Mas para onde caminhamos? “Por 200 anos, a dieta energética do mundo se moveu na direção de favorecer átomos de hidrogênio sobre os de carbono, no nosso ensopado (stew) de hidrocarbono”, afirma Ausubel. “O carvão tem apenas um hidrogênio para cada átomo de carbono, óleo dois, e gás natural (metano), claro, é o CH4.

A parada final é o hidrogênio. Quando isso acontecer, ele se beneficiará da tecnologia de infra-estrutura desenvolvida para o gás, já que ambos são transportados de forma parecida. Será que chegaremos nesse estágio?
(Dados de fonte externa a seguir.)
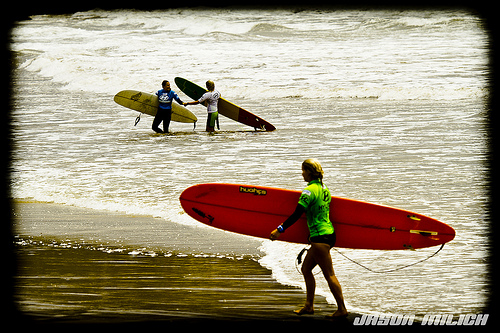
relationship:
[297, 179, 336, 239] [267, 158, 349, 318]
shirt on person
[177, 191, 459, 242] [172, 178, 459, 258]
line down surfboard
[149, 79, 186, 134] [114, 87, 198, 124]
people carrying surfboard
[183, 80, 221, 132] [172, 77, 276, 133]
person carrying surfboard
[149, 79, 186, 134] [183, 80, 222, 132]
people shaking hands with person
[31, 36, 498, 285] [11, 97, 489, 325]
bubbles coming to beach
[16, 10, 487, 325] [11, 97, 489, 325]
water coming to beach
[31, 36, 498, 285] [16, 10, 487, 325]
bubbles on top of water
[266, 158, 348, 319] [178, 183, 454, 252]
girl carrying longboard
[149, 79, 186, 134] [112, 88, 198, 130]
people carrying surfboard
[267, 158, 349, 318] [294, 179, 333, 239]
person wearing green shirt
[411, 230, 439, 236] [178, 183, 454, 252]
fins under longboard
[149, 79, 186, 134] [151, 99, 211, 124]
people wearing shirt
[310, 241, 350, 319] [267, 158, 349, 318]
leg part of person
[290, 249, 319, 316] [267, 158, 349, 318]
leg part of person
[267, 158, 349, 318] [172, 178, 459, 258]
person carrying surfboard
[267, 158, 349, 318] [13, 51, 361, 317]
person walking to shore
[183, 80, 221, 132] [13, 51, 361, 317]
person walking to shore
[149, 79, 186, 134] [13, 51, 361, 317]
people walking to shore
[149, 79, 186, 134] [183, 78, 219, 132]
people shaking hands with surfer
Ele esbarra em grandes dificuldades, tanto do ponto de vista tecnológico quanto ético. Para tornar o hidrogênio amplamente acessível, a saída mais provável será a energia nuclear.

Mas mesmo com percalços, não é um mau sinal saber que, mesmo sem ter chegado ao nirvana do hidrogênio, a história mostra que, aos poucos, estamos nos livrando das fontes intensivas em carbono, as mais poluentes.

Aproveito para desejar um feliz 2007 para os leitores de O Eco. Que seja um ano em que aprendamos a desperdiçar menos, favorecer qualidade sobre quantidade; e que nele surjam grandes personalidades e idéias para tornar a vida melhor e o meio ambiente mais limpo.